Wednesday 11 May 2022

T.C Sos Dept: Supporting a colleague with managing behaviour

One of my department members (Teacher X) was having hard time with a group of 3 boys who were unruly in their Social Studies class during their last lesson.  The next day, they emailed me in the morning for advice as they were going to be teaching the class after interval in period 3.


I checked their timetable and they had a non-contact period 2.


The class with boys in question had English at that time and I suggested they visited the class to speak to them.  I suggested they quietly asked the teacher if they could speak to each student one by one, in the corridor.


I provided some steps as a guide to follow below.


Explain the purpose of the meeting:

‘The reason why I am talking to you now is to address the behaviour that you showed yesterday in Social Studies.  It was disruptive and before I allow you back into class, here are expectations that I have...' (If time, you could explain how it was disruptive).


Check for understanding

‘Do you understand the expectations?’


Ask if the student would like to say anything

‘Do you have any questions’.  ‘Is there anything you would like to say’


Reinforce positive behaviour

‘I know you are able to work well, I’ve seen it’

Or

‘Let’s have a good lesson today so that you can get some learning done because I want you to succeed’


Follow up

As they line up outside your classroom at the start of period 3, remind them to put phones away, bag under desk and ready to learn.  As they come in, pre-empt their positive behaviour by saying 'thanks boys, I know you are going to make a good effort today etc...'.  During the class, get up and wander around and give affirmations for good behaviour. 


Teacher X emailed me the next day with an update:


Hi Dot,


I went to the English class in period 2 yesterday and took student 1, student 2 and student 3 out and spoke to them individually.  Each said that they would not misbehaviour in class.  Student 1 apologised for this behaviour and student 2 seemed regretful of his behaviour. 


In class in period 3 & 4 yesterday all 3 were better behaved and did not cause any disruption. 
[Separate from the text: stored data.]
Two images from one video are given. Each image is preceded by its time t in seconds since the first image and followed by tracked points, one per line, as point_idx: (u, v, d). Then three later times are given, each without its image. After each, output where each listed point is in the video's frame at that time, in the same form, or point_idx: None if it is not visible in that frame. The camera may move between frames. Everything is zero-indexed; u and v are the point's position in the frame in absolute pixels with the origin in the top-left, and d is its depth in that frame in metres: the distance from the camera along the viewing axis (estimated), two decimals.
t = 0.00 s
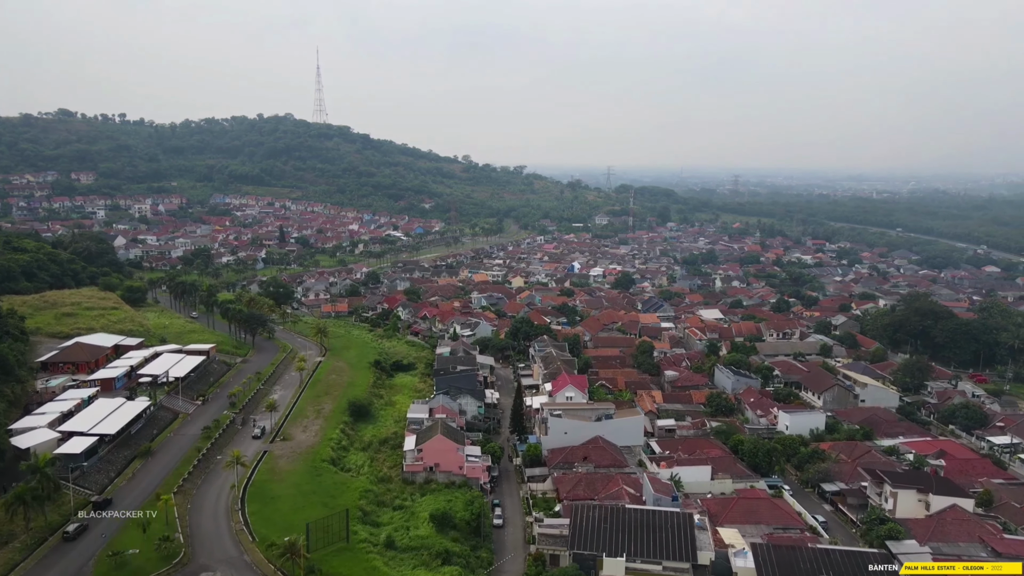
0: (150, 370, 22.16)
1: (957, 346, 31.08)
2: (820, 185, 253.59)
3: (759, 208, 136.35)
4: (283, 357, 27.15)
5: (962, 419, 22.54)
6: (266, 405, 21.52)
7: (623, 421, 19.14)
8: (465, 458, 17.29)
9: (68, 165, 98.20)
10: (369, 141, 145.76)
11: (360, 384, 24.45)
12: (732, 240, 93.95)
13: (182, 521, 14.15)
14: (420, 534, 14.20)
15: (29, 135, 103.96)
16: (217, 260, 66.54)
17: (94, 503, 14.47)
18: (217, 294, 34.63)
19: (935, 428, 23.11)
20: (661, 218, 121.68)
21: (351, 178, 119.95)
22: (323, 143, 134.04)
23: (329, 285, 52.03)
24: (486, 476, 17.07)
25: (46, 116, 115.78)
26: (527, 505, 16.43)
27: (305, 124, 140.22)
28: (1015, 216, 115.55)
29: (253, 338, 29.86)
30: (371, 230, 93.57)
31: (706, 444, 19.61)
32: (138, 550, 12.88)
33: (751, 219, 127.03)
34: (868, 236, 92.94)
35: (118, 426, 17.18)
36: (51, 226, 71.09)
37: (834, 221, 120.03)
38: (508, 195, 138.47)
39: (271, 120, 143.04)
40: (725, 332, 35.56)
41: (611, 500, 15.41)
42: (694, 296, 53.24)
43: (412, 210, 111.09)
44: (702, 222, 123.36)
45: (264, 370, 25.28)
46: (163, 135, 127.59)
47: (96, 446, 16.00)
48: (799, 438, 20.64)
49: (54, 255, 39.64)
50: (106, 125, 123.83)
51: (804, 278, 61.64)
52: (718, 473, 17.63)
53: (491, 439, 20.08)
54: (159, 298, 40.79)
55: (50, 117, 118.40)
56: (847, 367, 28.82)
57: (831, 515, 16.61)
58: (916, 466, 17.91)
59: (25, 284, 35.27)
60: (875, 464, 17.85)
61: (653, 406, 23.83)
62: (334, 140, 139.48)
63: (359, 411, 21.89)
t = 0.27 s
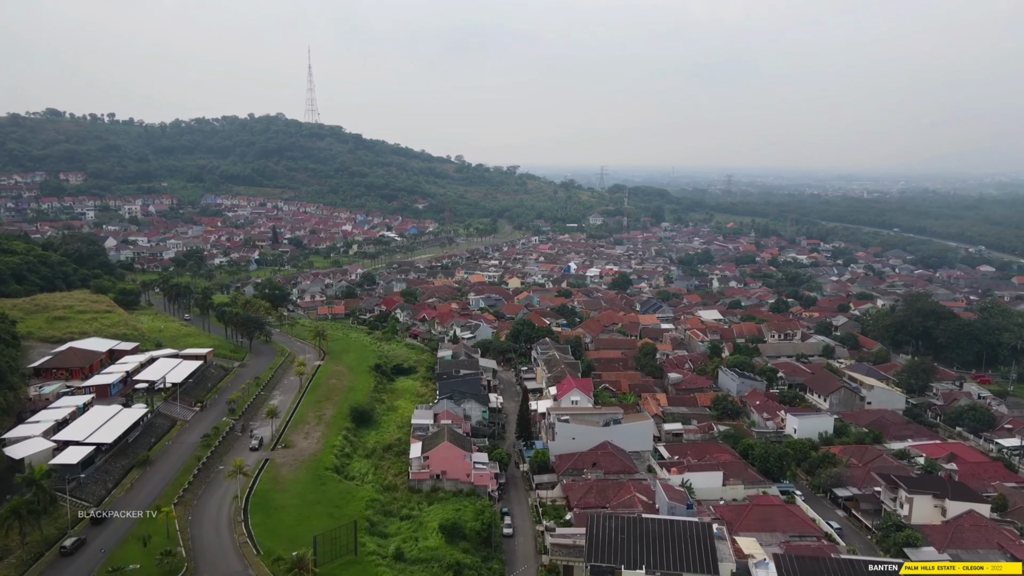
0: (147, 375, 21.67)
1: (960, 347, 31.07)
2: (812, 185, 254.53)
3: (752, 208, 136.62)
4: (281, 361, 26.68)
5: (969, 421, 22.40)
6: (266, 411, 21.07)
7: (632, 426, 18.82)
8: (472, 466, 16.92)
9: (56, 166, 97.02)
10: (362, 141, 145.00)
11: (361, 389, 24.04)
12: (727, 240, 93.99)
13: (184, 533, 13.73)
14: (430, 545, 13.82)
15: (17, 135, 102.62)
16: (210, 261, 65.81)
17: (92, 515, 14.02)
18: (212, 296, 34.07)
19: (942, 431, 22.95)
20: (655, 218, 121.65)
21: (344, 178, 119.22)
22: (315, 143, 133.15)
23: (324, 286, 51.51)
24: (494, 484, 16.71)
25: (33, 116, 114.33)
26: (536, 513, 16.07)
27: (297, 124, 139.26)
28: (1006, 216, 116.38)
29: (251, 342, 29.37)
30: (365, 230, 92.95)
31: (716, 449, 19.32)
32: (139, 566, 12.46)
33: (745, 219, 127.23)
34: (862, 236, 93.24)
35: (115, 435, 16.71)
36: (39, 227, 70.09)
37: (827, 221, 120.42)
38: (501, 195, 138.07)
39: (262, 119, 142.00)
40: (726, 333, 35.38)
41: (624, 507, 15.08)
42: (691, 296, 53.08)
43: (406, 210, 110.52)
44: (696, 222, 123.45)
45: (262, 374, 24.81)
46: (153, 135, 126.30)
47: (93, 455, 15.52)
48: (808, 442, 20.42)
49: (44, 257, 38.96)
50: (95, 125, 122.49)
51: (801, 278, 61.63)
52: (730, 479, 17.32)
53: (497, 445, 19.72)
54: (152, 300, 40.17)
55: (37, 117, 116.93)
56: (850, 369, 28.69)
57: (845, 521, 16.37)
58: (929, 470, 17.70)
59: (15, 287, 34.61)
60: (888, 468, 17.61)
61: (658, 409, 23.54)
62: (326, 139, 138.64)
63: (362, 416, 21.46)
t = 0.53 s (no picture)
0: (143, 382, 21.14)
1: (962, 348, 31.05)
2: (803, 185, 254.82)
3: (745, 208, 136.86)
4: (279, 366, 26.17)
5: (978, 424, 22.24)
6: (266, 418, 20.59)
7: (641, 432, 18.49)
8: (480, 474, 16.53)
9: (44, 166, 95.72)
10: (354, 141, 144.15)
11: (362, 394, 23.59)
12: (721, 240, 94.02)
13: (186, 547, 13.27)
14: (440, 557, 13.42)
15: (3, 135, 101.16)
16: (202, 263, 65.03)
17: (89, 529, 13.54)
18: (207, 299, 33.47)
19: (950, 434, 22.78)
20: (649, 218, 121.58)
21: (337, 178, 118.47)
22: (307, 143, 132.20)
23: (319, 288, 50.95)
24: (502, 492, 16.32)
25: (20, 116, 112.76)
26: (546, 522, 15.70)
27: (289, 124, 138.23)
28: (996, 216, 117.24)
29: (247, 346, 28.84)
30: (358, 231, 92.29)
31: (725, 454, 19.02)
32: None
33: (738, 219, 127.50)
34: (856, 236, 93.52)
35: (112, 444, 16.20)
36: (27, 228, 69.00)
37: (820, 221, 120.77)
38: (494, 196, 137.59)
39: (253, 119, 140.85)
40: (727, 335, 35.16)
41: (638, 517, 14.74)
42: (689, 297, 52.88)
43: (399, 211, 109.89)
44: (690, 222, 123.51)
45: (260, 380, 24.33)
46: (142, 135, 124.98)
47: (89, 466, 15.02)
48: (817, 446, 20.18)
49: (34, 259, 38.22)
50: (83, 125, 121.02)
51: (797, 278, 61.64)
52: (741, 485, 17.03)
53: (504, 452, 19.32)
54: (144, 303, 39.50)
55: (24, 117, 115.33)
56: (854, 371, 28.55)
57: (859, 528, 16.12)
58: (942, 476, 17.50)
59: (4, 291, 33.89)
60: (900, 474, 17.40)
61: (664, 413, 23.24)
62: (318, 140, 137.70)
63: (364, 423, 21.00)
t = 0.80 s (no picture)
0: (139, 387, 20.64)
1: (964, 348, 31.02)
2: (795, 185, 255.57)
3: (738, 208, 137.12)
4: (277, 370, 25.70)
5: (985, 425, 22.12)
6: (266, 425, 20.14)
7: (650, 436, 18.20)
8: (489, 481, 16.18)
9: (32, 167, 94.47)
10: (346, 141, 143.34)
11: (363, 399, 23.18)
12: (716, 240, 94.07)
13: (188, 560, 12.86)
14: (451, 569, 13.07)
15: None
16: (194, 264, 64.30)
17: (88, 543, 13.09)
18: (202, 302, 32.94)
19: (957, 435, 22.64)
20: (643, 218, 121.54)
21: (329, 179, 117.66)
22: (298, 143, 131.28)
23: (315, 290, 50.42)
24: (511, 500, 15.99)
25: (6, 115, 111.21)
26: (557, 531, 15.38)
27: (280, 124, 137.24)
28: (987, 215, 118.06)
29: (244, 350, 28.35)
30: (352, 232, 91.65)
31: (736, 458, 18.74)
32: None
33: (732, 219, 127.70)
34: (849, 236, 93.82)
35: (109, 453, 15.73)
36: (14, 230, 67.95)
37: (813, 221, 121.18)
38: (488, 196, 137.18)
39: (244, 119, 139.74)
40: (728, 336, 34.94)
41: (652, 525, 14.44)
42: (687, 297, 52.72)
43: (392, 211, 109.27)
44: (684, 222, 123.56)
45: (259, 384, 23.85)
46: (132, 135, 123.70)
47: (85, 477, 14.54)
48: (827, 450, 19.96)
49: (24, 261, 37.52)
50: (71, 125, 119.60)
51: (794, 278, 61.66)
52: (753, 491, 16.75)
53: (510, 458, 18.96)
54: (137, 306, 38.89)
55: (11, 116, 113.80)
56: (858, 372, 28.41)
57: (874, 535, 15.87)
58: (954, 480, 17.32)
59: None
60: (913, 478, 17.18)
61: (670, 417, 22.98)
62: (310, 140, 136.81)
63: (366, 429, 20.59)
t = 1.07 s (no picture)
0: (135, 393, 20.12)
1: (966, 348, 30.97)
2: (787, 185, 255.96)
3: (731, 208, 137.31)
4: (275, 374, 25.25)
5: (993, 427, 21.99)
6: (267, 431, 19.69)
7: (661, 442, 17.87)
8: (499, 489, 15.81)
9: (19, 167, 93.14)
10: (338, 141, 142.47)
11: (364, 404, 22.76)
12: (710, 240, 94.12)
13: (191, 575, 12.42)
14: None
15: None
16: (185, 265, 63.49)
17: (86, 557, 12.65)
18: (197, 304, 32.36)
19: (965, 437, 22.49)
20: (637, 218, 121.48)
21: (322, 179, 116.84)
22: (290, 143, 130.33)
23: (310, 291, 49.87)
24: (522, 509, 15.65)
25: None
26: (568, 539, 15.06)
27: (271, 124, 136.21)
28: (979, 214, 118.77)
29: (241, 354, 27.85)
30: (345, 232, 90.97)
31: (746, 463, 18.47)
32: None
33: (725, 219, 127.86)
34: (843, 235, 94.07)
35: (106, 463, 15.24)
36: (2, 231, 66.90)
37: (806, 220, 121.52)
38: (481, 196, 136.75)
39: (235, 119, 138.61)
40: (729, 337, 34.73)
41: (667, 534, 14.11)
42: (685, 298, 52.50)
43: (385, 212, 108.66)
44: (678, 222, 123.62)
45: (257, 389, 23.40)
46: (121, 135, 122.36)
47: (81, 488, 14.05)
48: (837, 454, 19.73)
49: (14, 263, 36.82)
50: (59, 124, 118.09)
51: (790, 278, 61.63)
52: (768, 496, 16.46)
53: (518, 464, 18.59)
54: (130, 309, 38.24)
55: None
56: (862, 373, 28.28)
57: (889, 541, 15.62)
58: (967, 485, 17.14)
59: None
60: (926, 483, 16.98)
61: (676, 420, 22.69)
62: (301, 140, 135.87)
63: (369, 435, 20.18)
Thank you for your help and suggestions on this Dot.  


Regards,


Teacher X.


Reflection:

I'm not an expert but sometimes just having a quiet chat with a kid on their own means the focus is on them, not them and their friends.  This can be a respectful way to interact with a student because even if it's not your intention to embarrass a child, sometimes they might feel singled out.  Asking if the expectations are understood can give kids an opportunity to process and think about what is expected.  It could also give them a chance to speak up if they don’t get it.  Sometimes kids get a surprise when they see you out of class because they think teachers don’t talk to each other.  I found by setting some positive expectations with students can help redirect their behaviour. In a previous blogpost, I talked about the Pygmalion theory and how students can grow into their teachers expectations. By pre-empting good behaviour, you are hopefully replacing negative behaviours with already planned positive ones.  

The guide above won't work everytime but I guess it's good to have another strategy in the kete.